BRIGA COM LOBISOMEM
BRIGA COM LOBISOMEM
Foi lá para os lados da Bandeira. Esperava-me uma leitoinha assada no forno de barro, mais uma cachaça do alambique. Purinha. Muito delicado o casal anfitrião. Acolhedora a casinha modesta. Levei uma caixa de cervejas para ajudar nas despesas. Festa familiar. Apenas oito pessoas. um tutuzinho de feijão de lamber os beiços. Torresmo, ovo caipira e couve fininha. Melhor que o Fazano e o Mássimo juntos. O bule de café no fogão de lenha, perfumando. Broa de fubá. Doces de figo, abóbora e leite. E a gente ali falando coisas. Êta gente sabida!

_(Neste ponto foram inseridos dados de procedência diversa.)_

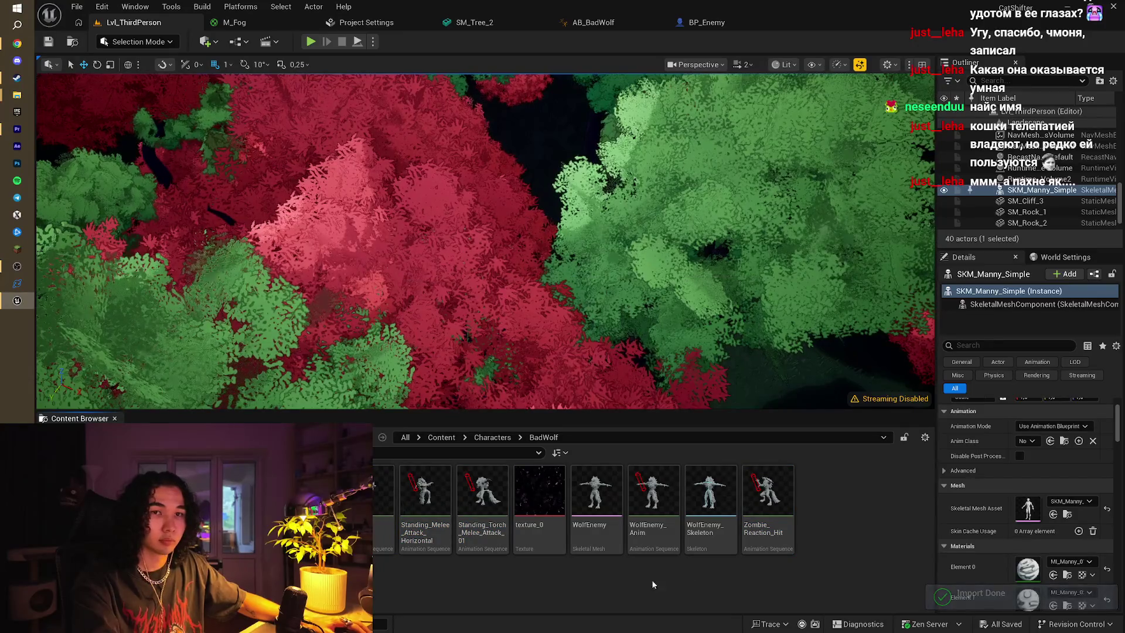
pyautogui.click(593, 23)
# Feed the Output Pose from a new state machine named Locomoution and open it
pyautogui.moveTo(617, 192); pyautogui.dragTo(851, 218)
pyautogui.moveTo(709, 265); pyautogui.dragTo(590, 272)
pyautogui.write('state')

E as horas foram passando. Mais um golinho da “marvada” e uma geladinha por cima. Olhei no relógio. Tava na hora de voltar. Antes, outro gole. O penúltimo. Levantei-me para despedir. Dona Zefa pôs-se à minha frente:
- O senhor dorme aqui hoje.
- Bem que eu gostaria. Mas tenho que levantar cedo amanhã. Tenho audiência.
Ela, em tom decisivo:
- Não! O senhor dorme aqui!
Estranhei a ordem.
- Por que, dona Zefa?
- É quaresma. Tempo de lobisomem. E hoje é lua cheia. Sexta-feira. Eles estão por aí.
Arrepiei.
- Mas a senhora já viu algum?
- Tem um que mora prestas bandas. Até é gente boa quando é homem. Mas, na quaresma...
- Ta brincando?
Não senhor. Todo mundo aqui conhece o Adriano. Ele vira bicho. Até os cachorros sabem. Quando ele passa, é aquela latição atrás dele.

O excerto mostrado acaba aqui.